- Motto: Knowledge Is Power
- Established: 2003
- School type: Unaccredited for-profit college
- Dean: Tony B. E. Ogiamien (President)
- Location: Ontario, CA, US 34°04′14″N 117°36′50″W﻿ / ﻿34.070446°N 117.613937°W
- Enrollment: 330
- Faculty: 23 (full time and adjunct)
- Bar pass rate: 33% (1/3) (July 2013 1st time takers)
- Website: American Heritage University

= American Heritage University of Southern California =

For-profit college based in Southern California

American Heritage University of Southern California (AHUSC) is an unaccredited for-profit college based in Southern California.

American Heritage University states that it was founded in 2003 and is incorporated in the State of California under the name Heritage University.

==Degree Programs==
The university is structured into two schools: the School of Business Management and the School of Law. The following degree programs are offered:

The School of Business Management has two (2) programs:
- Bachelor of Business Administration (BBA).
- Master of Business Administration (MBA)

The School of Law has two (2) programs:
- Bachelor of Science in Law (BSL).
- Juris Doctor (JD)

Its student pool consists largely of working adults. The school is located in Ontario, California, where local students may attend classes on weekends at the school campus for in-class sessions. They also have online live interactive lectures and archived recorded lectures.

AHUSC has an open enrollment admission policy. It confers degrees, certificates, and diplomas in a range of courses in business management and law. Though the school requires a minimum of 60 credit units to be admitted to its programs, it provides degree applicants with the opportunity for advanced placement through Experiential Learning Assessment. It is approved by the California Bureau for Private Postsecondary Education to offer bachelor's degrees in film studies, business administration, and law; master's degrees in public policy and business administration; law degrees (J.D.); and a doctor of business administration degree. This is not the same as accreditation, as the Bureau is not an accrediting organization.

===Law Program===
American Heritage law school graduates are eligible to receive a Juris Doctor (J.D.) law degree. The distance-learning law program of American Heritage is not approved by the American Bar Association or accredited by the California Committee of Bar Examiners. American Heritage is registered with the State Bar of California Committee of Bar Examiners (CBE) as a distance-learning law school. Accordingly, after their first year of law studies, law students from American Heritage are required to pass the California First-Year Law Students Examination ("baby bar") in order to proceed to the more advanced law courses. Upon passing the baby bar and graduation from the JD program, American Heritage University students are eligible to take the California General Bar Examination and, upon passing, can practice law in California.
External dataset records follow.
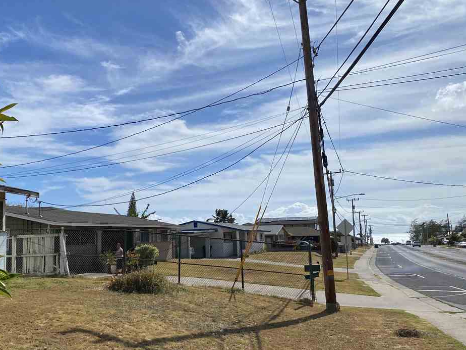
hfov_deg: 51.1
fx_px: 485
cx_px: 189
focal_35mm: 36
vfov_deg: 39.6
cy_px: 184
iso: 32
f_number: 1.8
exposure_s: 1/7692
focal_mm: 4.25
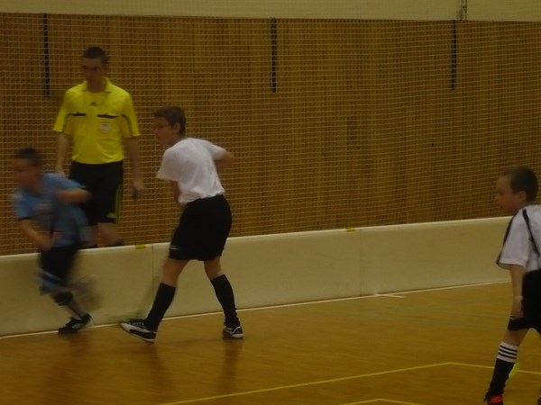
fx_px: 2204
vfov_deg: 10.5
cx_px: 270
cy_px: 202
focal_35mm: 141
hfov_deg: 14.0
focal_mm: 17
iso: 250
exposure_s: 1/30
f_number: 4.9
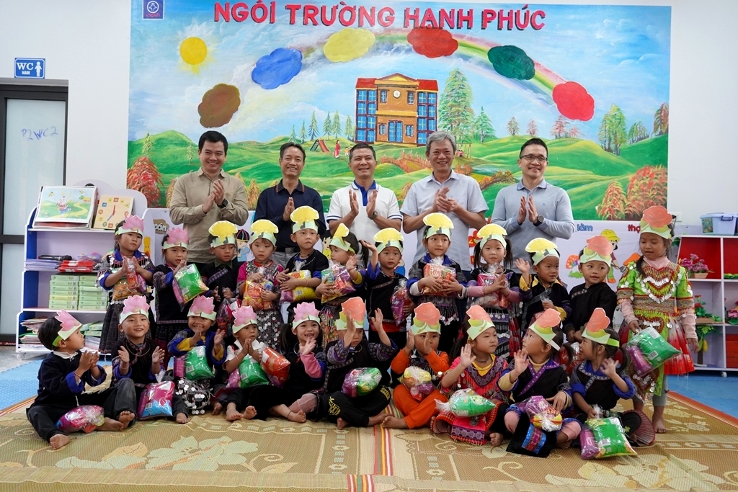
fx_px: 646
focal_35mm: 32
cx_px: 369
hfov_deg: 59.5
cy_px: 246
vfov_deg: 41.7
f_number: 4
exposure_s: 1/160
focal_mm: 21
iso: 1250
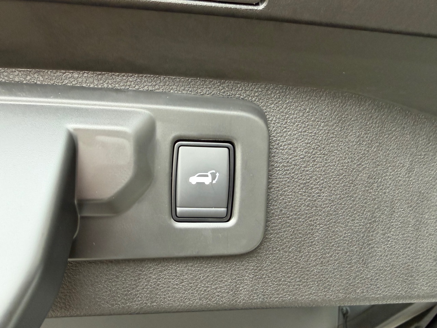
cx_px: 218
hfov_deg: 71.6
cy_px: 164
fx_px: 303
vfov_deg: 56.8
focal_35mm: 24
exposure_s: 1/78
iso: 320
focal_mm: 2.22
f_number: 2.2
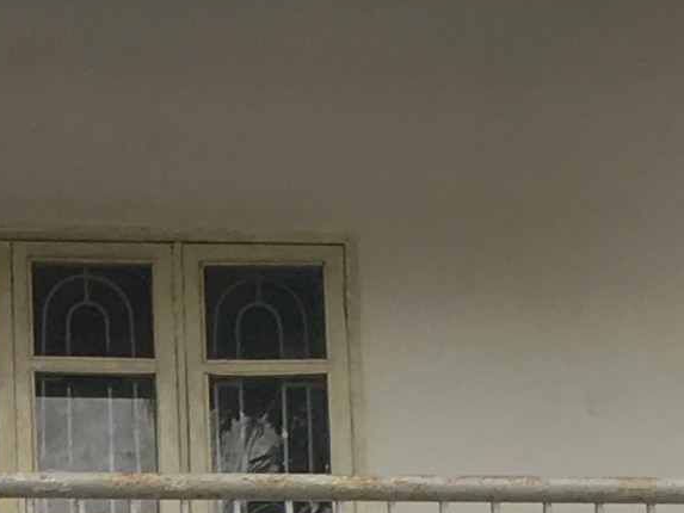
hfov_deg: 9.1
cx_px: -719
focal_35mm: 204
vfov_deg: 7.0
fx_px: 4032
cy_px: 1087
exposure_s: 1/190
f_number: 2.2
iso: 25
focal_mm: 4.15
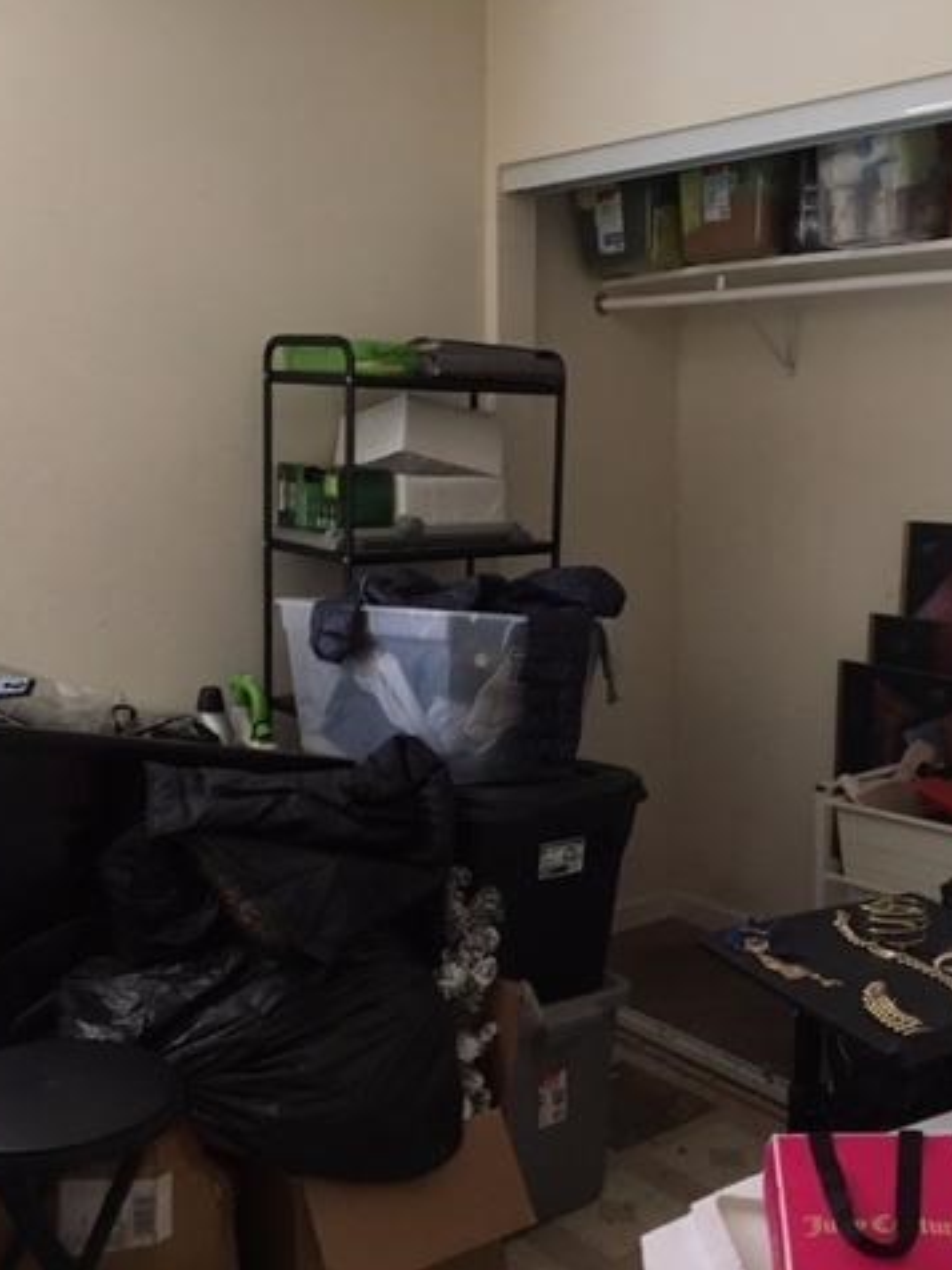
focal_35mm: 39
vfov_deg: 47.9
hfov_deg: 36.7
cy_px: 632
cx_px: 560
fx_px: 1430
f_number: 2.2
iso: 200
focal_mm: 4.15
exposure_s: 1/20
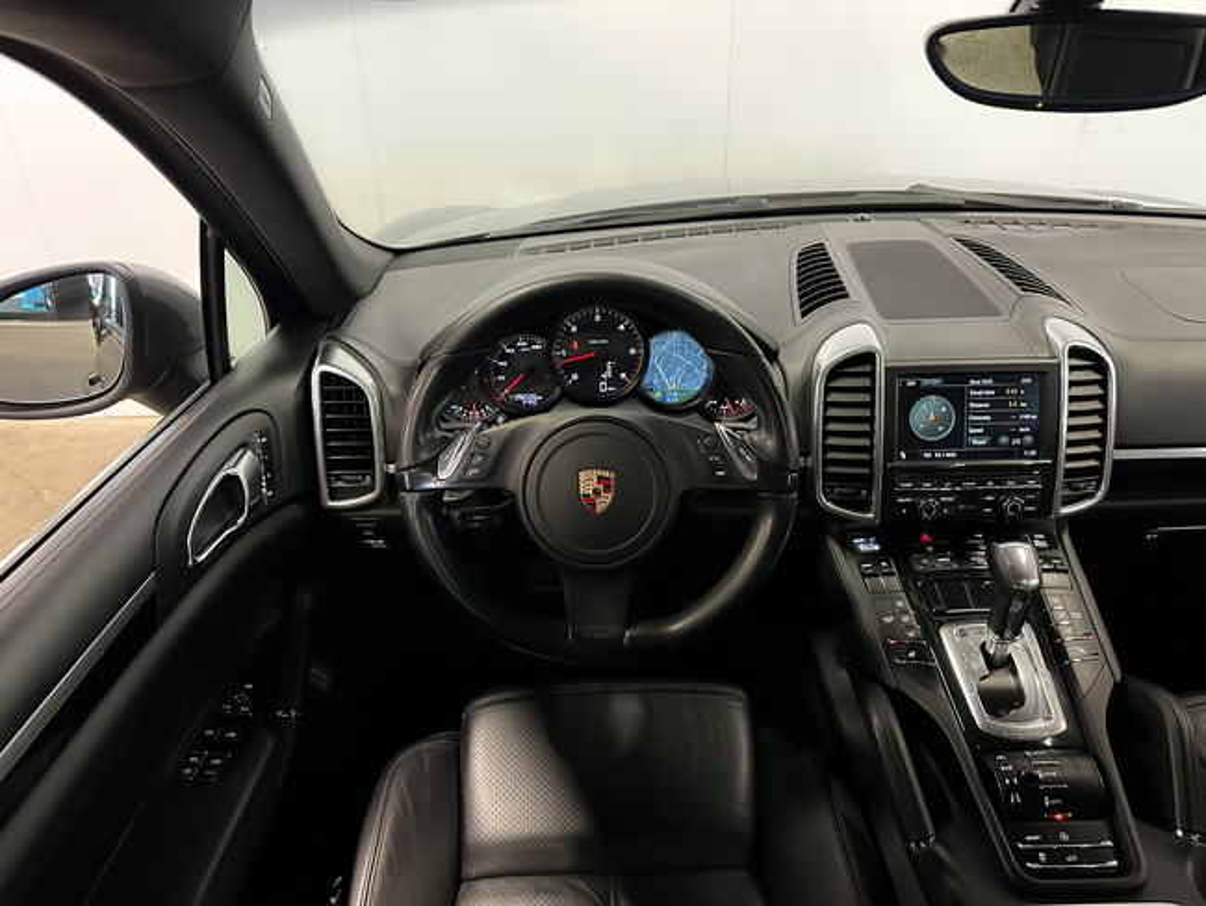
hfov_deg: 71.6
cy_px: 453
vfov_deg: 56.8
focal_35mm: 24
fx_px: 836
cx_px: 603
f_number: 1.8
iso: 1000
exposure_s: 1/50
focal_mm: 6.86
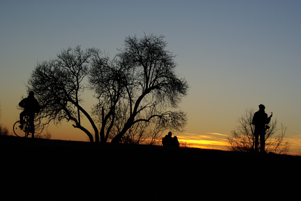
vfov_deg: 16.6
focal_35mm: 82
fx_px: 691
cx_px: 150
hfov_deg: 24.6
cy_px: 100
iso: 400
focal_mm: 55
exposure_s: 1/125
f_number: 16
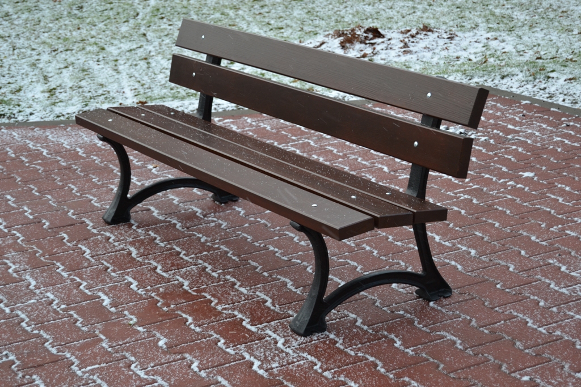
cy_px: 194
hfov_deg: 27.0
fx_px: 1211
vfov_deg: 18.2
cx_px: 290
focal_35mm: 75
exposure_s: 1/125
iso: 360
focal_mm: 50
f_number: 5.6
In August 2022, the Committee of Bar Examiners advised American Heritage University School of Law that it intended to place the law school on probation or withdraw its accreditation because it was not in compliance or not likely to be in compliance with the rules and guidelines for unaccredited law schools. The law school requested a hearing regarding this finding, which will take place before the full Committee on December 3, 2022. In February 2023, the law school withdrew its registration.

==== FYLSE (baby bar) general passage rates====
Between June 2011 and October 2015, 45 American Heritage University law students had taken the California First-Year Law Students' Examination (FYLSE) ("baby bar"), with 10 students passing — a passage rate of 22.22 percent.

From February 2013 through the October 2015 FYLSE, after passing the baby bar, 22 American Heritage University law students had taken the California General Bar Examination, with nine students passing — a passage rate of 41 percent.